** Materials provided follows **
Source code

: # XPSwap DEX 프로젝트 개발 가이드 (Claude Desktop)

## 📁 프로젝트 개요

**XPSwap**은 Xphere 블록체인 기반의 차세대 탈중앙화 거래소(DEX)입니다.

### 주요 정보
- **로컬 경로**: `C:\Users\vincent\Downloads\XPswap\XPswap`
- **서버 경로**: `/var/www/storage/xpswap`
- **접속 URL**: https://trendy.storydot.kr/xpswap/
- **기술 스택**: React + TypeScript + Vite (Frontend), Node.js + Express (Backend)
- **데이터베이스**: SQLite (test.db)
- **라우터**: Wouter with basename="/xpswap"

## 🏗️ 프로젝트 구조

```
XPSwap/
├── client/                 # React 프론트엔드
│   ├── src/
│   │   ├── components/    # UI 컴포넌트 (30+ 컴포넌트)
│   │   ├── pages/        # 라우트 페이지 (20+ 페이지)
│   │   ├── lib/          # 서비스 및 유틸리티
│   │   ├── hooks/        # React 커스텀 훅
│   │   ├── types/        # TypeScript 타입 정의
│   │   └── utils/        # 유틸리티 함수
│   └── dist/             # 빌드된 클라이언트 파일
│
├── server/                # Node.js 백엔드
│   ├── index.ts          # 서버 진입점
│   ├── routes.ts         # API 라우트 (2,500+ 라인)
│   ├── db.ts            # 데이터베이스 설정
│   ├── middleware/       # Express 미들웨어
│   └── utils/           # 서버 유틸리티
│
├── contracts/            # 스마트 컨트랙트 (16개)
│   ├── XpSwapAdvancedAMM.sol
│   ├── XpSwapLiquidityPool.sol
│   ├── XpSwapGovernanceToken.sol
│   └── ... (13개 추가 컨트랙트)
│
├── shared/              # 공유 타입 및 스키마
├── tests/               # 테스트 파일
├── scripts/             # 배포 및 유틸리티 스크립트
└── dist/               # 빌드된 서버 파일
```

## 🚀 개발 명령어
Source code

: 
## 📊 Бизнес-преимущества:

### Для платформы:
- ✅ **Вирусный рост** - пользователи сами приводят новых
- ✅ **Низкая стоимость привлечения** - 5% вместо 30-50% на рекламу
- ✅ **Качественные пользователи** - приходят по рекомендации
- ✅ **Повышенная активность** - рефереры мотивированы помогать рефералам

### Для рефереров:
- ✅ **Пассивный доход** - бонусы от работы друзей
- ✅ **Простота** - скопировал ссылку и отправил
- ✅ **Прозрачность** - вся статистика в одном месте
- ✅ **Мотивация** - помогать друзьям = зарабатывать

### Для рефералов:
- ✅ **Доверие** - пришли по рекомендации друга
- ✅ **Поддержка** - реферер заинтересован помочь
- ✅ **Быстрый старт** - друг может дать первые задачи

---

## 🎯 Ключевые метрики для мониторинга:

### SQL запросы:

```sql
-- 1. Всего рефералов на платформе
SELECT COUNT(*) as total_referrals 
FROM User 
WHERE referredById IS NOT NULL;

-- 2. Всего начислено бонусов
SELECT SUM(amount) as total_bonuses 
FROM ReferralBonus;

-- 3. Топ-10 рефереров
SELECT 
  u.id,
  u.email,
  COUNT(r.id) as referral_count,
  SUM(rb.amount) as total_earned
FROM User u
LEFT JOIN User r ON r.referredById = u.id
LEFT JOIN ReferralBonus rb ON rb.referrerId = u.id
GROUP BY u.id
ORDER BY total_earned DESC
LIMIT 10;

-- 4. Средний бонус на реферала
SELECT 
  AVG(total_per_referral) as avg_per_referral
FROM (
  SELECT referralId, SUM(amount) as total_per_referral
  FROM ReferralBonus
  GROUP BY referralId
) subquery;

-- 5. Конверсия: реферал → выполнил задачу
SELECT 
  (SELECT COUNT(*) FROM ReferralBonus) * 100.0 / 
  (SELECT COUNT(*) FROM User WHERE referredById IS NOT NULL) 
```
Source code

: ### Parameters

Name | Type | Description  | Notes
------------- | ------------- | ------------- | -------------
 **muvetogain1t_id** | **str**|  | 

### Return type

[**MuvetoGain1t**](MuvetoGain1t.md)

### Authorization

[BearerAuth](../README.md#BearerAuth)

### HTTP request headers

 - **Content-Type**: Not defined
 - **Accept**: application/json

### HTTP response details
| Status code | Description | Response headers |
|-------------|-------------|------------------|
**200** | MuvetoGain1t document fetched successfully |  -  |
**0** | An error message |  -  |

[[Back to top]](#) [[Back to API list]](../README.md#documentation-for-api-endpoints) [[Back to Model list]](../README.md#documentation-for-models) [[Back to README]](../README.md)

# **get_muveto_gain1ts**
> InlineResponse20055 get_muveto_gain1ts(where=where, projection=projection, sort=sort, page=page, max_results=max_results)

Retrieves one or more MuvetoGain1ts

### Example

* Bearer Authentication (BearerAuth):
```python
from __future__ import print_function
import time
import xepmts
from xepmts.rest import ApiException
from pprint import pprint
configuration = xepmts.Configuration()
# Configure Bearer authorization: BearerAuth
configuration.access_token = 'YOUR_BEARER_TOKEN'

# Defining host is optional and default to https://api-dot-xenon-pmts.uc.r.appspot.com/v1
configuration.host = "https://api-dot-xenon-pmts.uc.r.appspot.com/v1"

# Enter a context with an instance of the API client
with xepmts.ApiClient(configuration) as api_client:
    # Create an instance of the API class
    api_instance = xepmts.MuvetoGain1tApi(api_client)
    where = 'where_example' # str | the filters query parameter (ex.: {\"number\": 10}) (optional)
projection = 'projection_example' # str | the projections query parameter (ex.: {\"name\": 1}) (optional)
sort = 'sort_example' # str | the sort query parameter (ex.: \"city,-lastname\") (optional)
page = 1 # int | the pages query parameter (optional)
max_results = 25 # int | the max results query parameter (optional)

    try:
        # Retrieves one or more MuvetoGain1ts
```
** End of Materials provided **
What is needed: Collect from the data above every line that includes "Retrieves".

Expected output:
Retrieves one or more MuvetoGain1ts
        # Retrieves one or more MuvetoGain1ts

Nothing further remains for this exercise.